If the entire expression evaluates to true
, there is a rule match and Cloudflare triggers the action configured in the rule. If the expression evaluates to false
, the rule does not match and its configured action is not applied.
Generally speaking, for non-terminating actions the last change made by rules in the same phase will win (later rules can overwrite changes done by previous rules). However, for terminating actions (Block, Redirect, or one of the challenge actions), rule evaluation will stop and the action will be executed immediately.

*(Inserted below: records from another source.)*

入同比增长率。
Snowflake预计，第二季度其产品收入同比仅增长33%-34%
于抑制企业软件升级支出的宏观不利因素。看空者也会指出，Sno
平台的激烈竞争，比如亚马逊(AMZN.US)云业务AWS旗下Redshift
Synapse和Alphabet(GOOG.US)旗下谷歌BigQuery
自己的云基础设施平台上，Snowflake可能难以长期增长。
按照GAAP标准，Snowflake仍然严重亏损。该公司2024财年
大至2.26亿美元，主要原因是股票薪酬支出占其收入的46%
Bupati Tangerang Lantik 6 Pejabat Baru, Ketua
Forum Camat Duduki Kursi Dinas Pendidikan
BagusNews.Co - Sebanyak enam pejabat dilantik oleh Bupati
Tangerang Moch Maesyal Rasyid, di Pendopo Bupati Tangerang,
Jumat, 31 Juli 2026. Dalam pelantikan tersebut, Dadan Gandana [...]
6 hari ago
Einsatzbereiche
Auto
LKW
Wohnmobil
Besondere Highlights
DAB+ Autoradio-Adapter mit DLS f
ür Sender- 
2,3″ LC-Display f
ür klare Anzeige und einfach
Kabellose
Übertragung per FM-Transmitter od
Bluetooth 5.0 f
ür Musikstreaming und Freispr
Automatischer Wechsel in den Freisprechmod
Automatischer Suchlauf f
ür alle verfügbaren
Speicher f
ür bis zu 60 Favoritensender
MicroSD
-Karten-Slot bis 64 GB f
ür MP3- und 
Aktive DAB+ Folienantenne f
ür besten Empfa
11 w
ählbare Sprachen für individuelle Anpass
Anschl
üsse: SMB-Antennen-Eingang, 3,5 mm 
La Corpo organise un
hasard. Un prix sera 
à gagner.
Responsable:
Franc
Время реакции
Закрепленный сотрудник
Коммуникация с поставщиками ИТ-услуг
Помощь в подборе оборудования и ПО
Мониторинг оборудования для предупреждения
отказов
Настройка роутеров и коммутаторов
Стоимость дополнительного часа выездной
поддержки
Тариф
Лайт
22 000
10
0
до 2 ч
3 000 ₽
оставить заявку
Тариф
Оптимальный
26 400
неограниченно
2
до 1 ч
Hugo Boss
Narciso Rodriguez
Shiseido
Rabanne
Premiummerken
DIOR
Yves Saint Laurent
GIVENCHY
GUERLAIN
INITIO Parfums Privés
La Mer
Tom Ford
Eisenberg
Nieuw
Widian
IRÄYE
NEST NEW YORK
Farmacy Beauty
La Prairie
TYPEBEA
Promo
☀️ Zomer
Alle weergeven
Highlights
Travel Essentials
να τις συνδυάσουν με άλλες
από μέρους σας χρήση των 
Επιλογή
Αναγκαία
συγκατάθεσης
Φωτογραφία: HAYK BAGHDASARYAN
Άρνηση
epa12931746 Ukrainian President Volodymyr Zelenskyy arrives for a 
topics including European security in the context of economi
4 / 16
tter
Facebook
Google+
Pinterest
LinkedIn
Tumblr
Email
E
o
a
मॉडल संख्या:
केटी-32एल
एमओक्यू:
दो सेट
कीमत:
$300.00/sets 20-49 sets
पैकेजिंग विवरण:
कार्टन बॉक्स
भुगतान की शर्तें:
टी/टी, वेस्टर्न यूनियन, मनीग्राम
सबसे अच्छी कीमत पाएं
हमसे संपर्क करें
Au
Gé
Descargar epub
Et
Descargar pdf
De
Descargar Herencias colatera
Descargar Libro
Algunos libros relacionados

For example, if multiple rules with the Redirect action match, Cloudflare will always use the URL redirect of the first rule that matches. Also, if you configure URL redirects using different Cloudflare products (Single Redirects and Bulk Redirects), the product executed first will apply, if there is a rule match (in this case, Single Redirects). Refer to the Phases list for the product execution order.
When you use true
as the rule filter expression, this means “apply the rule to every incoming request” at the current phase level, which can be zone or account.
While evaluating rules for a given request/response, the values of all request and response fields are immutable within each phase. However, field values may change between phases.
For example:
- If a rewrite URL rule #1 updates the URI path or the query string of a request, rewrite URL rule #2 will not take these earlier changes into consideration.
- If an HTTP request header modification rule #1 sets the value of a request header, HTTP request header modification rule #2 will not be able to read or evaluate this new value.
- If a rewrite URL rule updates the URI path or query string of a request, the
http.request.uri
,http.request.uri.*
, andhttp.request.full_uri
fields will have a different value in phases after thehttp_request_transform
phase (where rewrite URL rules are executed).